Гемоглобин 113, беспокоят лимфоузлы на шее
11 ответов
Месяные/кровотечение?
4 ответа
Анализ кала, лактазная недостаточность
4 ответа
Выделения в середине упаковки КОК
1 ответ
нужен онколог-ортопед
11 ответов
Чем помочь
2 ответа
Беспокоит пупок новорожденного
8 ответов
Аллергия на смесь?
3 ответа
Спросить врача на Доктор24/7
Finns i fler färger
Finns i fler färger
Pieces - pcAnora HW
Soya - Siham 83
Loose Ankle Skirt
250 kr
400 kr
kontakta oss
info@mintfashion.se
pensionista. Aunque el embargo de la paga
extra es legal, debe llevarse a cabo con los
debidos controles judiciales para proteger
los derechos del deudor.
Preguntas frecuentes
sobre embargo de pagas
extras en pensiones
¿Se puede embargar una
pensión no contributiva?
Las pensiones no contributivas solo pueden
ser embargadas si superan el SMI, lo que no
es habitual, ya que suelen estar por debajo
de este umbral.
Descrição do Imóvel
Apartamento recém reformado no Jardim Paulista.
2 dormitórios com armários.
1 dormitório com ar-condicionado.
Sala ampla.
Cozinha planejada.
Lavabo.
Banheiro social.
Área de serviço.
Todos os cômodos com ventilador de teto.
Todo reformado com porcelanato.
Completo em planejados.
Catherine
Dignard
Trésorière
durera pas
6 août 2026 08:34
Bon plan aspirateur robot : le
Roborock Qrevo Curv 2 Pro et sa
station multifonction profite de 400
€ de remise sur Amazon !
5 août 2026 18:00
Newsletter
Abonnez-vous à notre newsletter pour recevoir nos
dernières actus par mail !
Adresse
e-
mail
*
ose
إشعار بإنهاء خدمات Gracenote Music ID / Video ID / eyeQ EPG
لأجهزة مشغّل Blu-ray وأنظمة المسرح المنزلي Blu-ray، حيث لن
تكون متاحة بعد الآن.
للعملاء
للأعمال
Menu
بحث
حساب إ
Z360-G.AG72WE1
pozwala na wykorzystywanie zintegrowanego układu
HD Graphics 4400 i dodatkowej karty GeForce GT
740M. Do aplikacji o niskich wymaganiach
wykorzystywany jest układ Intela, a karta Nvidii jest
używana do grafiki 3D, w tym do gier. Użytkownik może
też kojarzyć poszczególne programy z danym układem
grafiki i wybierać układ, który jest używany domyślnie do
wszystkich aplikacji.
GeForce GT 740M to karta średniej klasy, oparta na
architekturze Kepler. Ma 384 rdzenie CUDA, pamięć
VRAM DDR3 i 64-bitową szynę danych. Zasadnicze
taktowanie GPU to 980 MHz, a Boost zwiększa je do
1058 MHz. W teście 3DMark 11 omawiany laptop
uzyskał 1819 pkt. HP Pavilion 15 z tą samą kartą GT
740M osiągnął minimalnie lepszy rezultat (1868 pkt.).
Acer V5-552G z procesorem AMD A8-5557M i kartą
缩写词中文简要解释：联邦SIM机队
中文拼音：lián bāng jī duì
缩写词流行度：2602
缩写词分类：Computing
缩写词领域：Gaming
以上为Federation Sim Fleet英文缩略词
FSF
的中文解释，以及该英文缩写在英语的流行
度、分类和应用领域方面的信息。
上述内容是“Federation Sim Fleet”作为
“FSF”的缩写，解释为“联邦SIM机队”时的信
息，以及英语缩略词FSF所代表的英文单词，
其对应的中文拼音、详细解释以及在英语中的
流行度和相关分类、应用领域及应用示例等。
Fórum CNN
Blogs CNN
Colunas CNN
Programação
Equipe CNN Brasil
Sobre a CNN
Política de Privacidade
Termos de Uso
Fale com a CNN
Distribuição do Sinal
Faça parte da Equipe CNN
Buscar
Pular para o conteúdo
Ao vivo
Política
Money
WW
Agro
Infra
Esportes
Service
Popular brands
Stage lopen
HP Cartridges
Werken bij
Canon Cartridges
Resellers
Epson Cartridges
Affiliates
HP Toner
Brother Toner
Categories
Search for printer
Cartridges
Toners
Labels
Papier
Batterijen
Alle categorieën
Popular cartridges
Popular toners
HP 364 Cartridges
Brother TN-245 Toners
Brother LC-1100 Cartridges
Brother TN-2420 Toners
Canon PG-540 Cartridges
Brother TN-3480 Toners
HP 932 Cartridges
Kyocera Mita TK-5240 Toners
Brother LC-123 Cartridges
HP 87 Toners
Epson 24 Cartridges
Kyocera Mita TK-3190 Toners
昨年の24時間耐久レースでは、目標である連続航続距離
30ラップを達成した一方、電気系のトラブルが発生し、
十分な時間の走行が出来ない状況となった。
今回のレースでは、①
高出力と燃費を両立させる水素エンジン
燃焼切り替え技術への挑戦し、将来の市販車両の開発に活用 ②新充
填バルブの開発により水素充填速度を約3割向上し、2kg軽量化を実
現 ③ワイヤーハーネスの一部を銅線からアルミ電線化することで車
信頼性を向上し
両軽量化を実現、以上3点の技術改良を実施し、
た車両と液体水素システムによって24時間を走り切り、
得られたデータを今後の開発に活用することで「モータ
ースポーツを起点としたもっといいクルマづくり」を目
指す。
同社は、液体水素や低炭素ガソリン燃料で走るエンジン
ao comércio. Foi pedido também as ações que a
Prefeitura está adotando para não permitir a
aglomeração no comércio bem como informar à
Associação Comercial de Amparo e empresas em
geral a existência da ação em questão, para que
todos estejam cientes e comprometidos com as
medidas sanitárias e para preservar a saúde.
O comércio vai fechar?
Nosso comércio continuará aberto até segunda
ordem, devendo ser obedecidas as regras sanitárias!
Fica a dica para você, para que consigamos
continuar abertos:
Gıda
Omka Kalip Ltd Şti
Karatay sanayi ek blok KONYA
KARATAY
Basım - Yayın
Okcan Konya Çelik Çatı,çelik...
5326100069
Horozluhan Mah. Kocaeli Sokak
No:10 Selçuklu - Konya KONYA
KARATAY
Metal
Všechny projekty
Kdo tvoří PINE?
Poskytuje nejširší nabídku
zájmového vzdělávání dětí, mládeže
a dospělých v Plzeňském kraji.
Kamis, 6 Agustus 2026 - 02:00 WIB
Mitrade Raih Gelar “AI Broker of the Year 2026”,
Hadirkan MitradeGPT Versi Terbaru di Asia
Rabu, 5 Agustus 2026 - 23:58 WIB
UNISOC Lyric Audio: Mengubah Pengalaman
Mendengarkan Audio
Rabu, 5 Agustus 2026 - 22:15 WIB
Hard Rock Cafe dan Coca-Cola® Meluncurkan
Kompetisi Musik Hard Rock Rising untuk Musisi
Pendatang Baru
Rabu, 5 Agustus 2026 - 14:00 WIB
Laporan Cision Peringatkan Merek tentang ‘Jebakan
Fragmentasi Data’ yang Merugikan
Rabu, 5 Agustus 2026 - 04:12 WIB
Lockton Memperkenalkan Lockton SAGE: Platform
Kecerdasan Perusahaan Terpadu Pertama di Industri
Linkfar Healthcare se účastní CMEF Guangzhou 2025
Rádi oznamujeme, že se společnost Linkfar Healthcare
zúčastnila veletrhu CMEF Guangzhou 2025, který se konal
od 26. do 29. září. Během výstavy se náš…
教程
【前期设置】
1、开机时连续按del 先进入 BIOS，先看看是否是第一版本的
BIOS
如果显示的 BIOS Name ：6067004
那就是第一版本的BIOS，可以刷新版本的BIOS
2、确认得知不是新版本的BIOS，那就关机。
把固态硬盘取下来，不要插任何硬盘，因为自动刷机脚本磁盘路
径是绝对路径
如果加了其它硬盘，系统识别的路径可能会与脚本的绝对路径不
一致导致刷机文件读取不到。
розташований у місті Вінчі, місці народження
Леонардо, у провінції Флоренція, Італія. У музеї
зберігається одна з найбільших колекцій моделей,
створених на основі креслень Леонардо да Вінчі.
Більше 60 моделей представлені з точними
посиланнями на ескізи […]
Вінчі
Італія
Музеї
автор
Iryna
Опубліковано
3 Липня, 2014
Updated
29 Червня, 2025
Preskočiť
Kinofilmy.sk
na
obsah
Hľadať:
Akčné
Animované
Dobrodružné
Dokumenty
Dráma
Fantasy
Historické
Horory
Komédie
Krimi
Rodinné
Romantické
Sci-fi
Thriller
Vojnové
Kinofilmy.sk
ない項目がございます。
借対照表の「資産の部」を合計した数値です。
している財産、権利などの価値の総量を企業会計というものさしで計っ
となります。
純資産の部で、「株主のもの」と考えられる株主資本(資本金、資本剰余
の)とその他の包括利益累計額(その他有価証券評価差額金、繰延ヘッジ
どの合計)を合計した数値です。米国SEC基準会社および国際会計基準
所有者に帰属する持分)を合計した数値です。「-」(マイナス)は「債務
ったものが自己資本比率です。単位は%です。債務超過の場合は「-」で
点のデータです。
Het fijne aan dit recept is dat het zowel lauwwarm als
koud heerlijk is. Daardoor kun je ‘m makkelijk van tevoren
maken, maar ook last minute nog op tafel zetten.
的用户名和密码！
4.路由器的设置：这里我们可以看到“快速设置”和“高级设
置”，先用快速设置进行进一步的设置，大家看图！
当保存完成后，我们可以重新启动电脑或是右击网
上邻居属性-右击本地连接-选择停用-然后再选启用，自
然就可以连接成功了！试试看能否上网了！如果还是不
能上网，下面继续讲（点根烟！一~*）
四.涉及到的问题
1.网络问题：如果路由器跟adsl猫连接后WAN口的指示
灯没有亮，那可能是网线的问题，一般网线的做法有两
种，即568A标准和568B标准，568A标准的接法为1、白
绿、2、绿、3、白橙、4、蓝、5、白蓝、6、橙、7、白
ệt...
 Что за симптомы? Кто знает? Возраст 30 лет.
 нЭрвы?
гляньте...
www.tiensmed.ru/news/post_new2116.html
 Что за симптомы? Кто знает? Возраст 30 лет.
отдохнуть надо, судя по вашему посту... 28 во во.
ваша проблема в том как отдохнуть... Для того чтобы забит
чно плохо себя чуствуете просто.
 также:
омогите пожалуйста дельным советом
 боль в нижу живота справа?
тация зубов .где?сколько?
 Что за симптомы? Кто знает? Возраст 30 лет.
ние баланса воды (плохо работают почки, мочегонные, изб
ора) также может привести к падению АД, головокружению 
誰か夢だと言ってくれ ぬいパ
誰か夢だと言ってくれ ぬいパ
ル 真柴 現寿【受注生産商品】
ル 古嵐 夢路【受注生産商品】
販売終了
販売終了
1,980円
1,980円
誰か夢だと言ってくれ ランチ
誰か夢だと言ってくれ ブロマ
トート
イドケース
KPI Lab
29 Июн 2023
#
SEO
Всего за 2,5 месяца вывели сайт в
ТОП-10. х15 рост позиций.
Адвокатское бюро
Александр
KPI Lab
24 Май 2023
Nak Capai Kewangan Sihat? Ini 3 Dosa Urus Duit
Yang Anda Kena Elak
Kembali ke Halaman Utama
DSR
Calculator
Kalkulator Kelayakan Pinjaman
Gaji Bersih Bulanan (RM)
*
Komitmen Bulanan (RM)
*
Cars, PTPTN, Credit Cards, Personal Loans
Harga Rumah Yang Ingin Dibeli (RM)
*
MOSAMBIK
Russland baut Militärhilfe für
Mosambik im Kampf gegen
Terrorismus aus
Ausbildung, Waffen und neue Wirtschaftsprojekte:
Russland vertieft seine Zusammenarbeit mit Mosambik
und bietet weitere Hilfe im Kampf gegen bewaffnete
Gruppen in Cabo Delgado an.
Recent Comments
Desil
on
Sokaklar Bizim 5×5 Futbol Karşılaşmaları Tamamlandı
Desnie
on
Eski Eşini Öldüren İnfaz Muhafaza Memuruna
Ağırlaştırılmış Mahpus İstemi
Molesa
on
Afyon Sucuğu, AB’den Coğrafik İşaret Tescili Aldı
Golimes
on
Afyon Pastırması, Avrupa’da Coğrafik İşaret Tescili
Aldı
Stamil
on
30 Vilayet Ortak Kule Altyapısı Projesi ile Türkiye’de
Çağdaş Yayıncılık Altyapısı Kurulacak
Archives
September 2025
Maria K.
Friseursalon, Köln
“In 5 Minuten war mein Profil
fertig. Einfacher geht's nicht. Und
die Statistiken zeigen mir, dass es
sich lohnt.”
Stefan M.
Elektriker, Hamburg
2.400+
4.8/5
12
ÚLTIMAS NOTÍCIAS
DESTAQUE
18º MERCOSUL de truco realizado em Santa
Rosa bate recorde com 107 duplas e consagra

********

● To do
Look through the data above and return exactly the lines from the one that contains "填バルブの開発により水素充填速度を約3割向上し、2kg軽量化を実" to the one that contains "Hard Rock Cafe dan Coca-Cola® Meluncurkan", inclusive, with nothing else.

● Written solution
填バルブの開発により水素充填速度を約3割向上し、2kg軽量化を実
現 ③ワイヤーハーネスの一部を銅線からアルミ電線化することで車
信頼性を向上し
両軽量化を実現、以上3点の技術改良を実施し、
た車両と液体水素システムによって24時間を走り切り、
得られたデータを今後の開発に活用することで「モータ
ースポーツを起点としたもっといいクルマづくり」を目
指す。
同社は、液体水素や低炭素ガソリン燃料で走るエンジン
ao comércio. Foi pedido também as ações que a
Prefeitura está adotando para não permitir a
aglomeração no comércio bem como informar à
Associação Comercial de Amparo e empresas em
geral a existência da ação em questão, para que
todos estejam cientes e comprometidos com as
medidas sanitárias e para preservar a saúde.
O comércio vai fechar?
Nosso comércio continuará aberto até segunda
ordem, devendo ser obedecidas as regras sanitárias!
Fica a dica para você, para que consigamos
continuar abertos:
Gıda
Omka Kalip Ltd Şti
Karatay sanayi ek blok KONYA
KARATAY
Basım - Yayın
Okcan Konya Çelik Çatı,çelik...
5326100069
Horozluhan Mah. Kocaeli Sokak
No:10 Selçuklu - Konya KONYA
KARATAY
Metal
Všechny projekty
Kdo tvoří PINE?
Poskytuje nejširší nabídku
zájmového vzdělávání dětí, mládeže
a dospělých v Plzeňském kraji.
Kamis, 6 Agustus 2026 - 02:00 WIB
Mitrade Raih Gelar “AI Broker of the Year 2026”,
Hadirkan MitradeGPT Versi Terbaru di Asia
Rabu, 5 Agustus 2026 - 23:58 WIB
UNISOC Lyric Audio: Mengubah Pengalaman
Mendengarkan Audio
Rabu, 5 Agustus 2026 - 22:15 WIB
Hard Rock Cafe dan Coca-Cola® Meluncurkan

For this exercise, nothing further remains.